Sei album in quasi venticinque anni di carriera, centellinati con cura d’altri tempi. I Tortoise sono una di quelle band a cui piace pensarci su un bel po’ prima di entrare in studio a registrare, ma il risultato spesso e volentieri ripaga della lunga attesa. “The Catastrophist” ha avuto una gestazione lunga ed è nato da una richiesta del comune di Chicago: creare una sorta di percorso musicale che riunisse le anime di una città  complicata, con particolare attenzione al jazz e all’improvvisazione. Una sfida che i Tortoise non potevano rifiutare e alla fine hanno creato cinque lunghe composizioni che, dopo il rodaggio live, sono state scomposte, ricomposte, sminuzzate e rielaborate così tante volte prima di arrivare agli undici biglietti da visita di “The Catastrophist” che a Dan Bitney, Doug McCombs, Jeff Parker, John Herndon e John McEntire deve essere venuto un gran mal di testa.
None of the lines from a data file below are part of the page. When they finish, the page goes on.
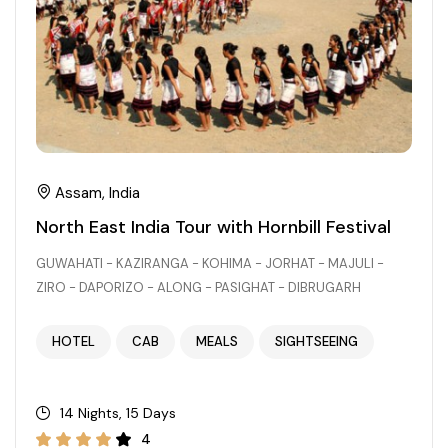
Chhattisgarh
Assam, India
North East India Tour with Hornbill Festival
GUWAHATI - KAZIRANGA - KOHIMA - JORHAT - MAJULI -
ZIRO - DAPORIZO - ALONG - PASIGHAT - DIBRUGARH
HOTEL
CAB
MEALS
SIGHTSEEING
14 Nights, 15 Days
4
Il nuovo dei Tortoise è un disco ostico, spigoloso, che alterna math rock preciso come i quadrettini di un quadernone di scuola, puro e cristallino come il ghiaccio che si forma sugli alberi quando fuori fa un freddo polare, sintetizzatori, una passionaccia per l’elettronica, variazioni di piano e percussioni noir. Tanta roba, cucinata bene. Due i complici in questa grande abbuffata. Todd Rittmann degli U.S. Maple e Dead Rider che tira fuori le unghiette psichedeliche in una cover pazzoide di “Rock On” di David Essex, amor di gioventù di McEntire e McCombs. E Georgia Hubley, la signora degli Yo La Tengo, a cui invece tocca in “Yonder Blue” il non semplice compito di prendere il posto che avrebbe dovuto essere di Robert Wyatt se Mr. Wyatt non avesse deciso di andare in pensione. Lo fa con grinta, in una ballata ruvida, fumosa e sognante in cui sembra una Marianne Faithfull più romantica e meno cattiva.
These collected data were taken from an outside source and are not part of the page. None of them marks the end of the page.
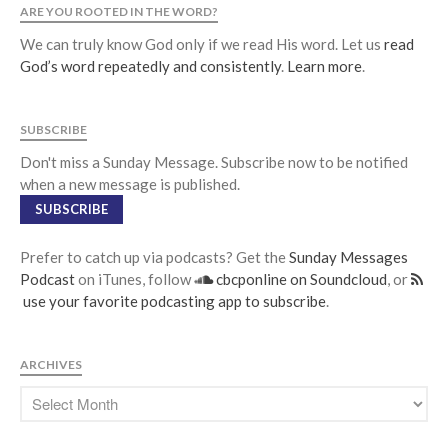
ARE YOU ROOTED IN THE WORD?
We can truly know God only if we read His word. Let us
read
God’s word repeatedly and consistently
.
Learn more
.
SUBSCRIBE
Don't miss a Sunday Message. Subscribe now to be notified
when a new message is published.
SUBSCRIBE
Prefer to catch up via podcasts? Get the
Sunday Messages
Podcast
on iTunes, follow
cbcponline on Soundcloud
, or
use your favorite podcasting app to subscribe
.
ARCHIVES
A chiudere arriva “At Odds With Logic”, piccola epopea rumorista che potrebbe candidarsi a nuova sigla di “Star Wars” se qualcuno si stancasse di quella vecchia.”The Catastrophist” insomma somiglia a una scatola di cioccolatini, non sai mai che gusto ti capiterà  in mano. Meno glaciale di “Beacons of Ancestorship”, non al livello di “Millions Now Living Will Never Die” e “TNT”, non è il disco perfetto nè l’album di cui t’innamori follemente al primo ascolto. E’ un labirinto in cui è bello perdersi e cercare una via d’uscita.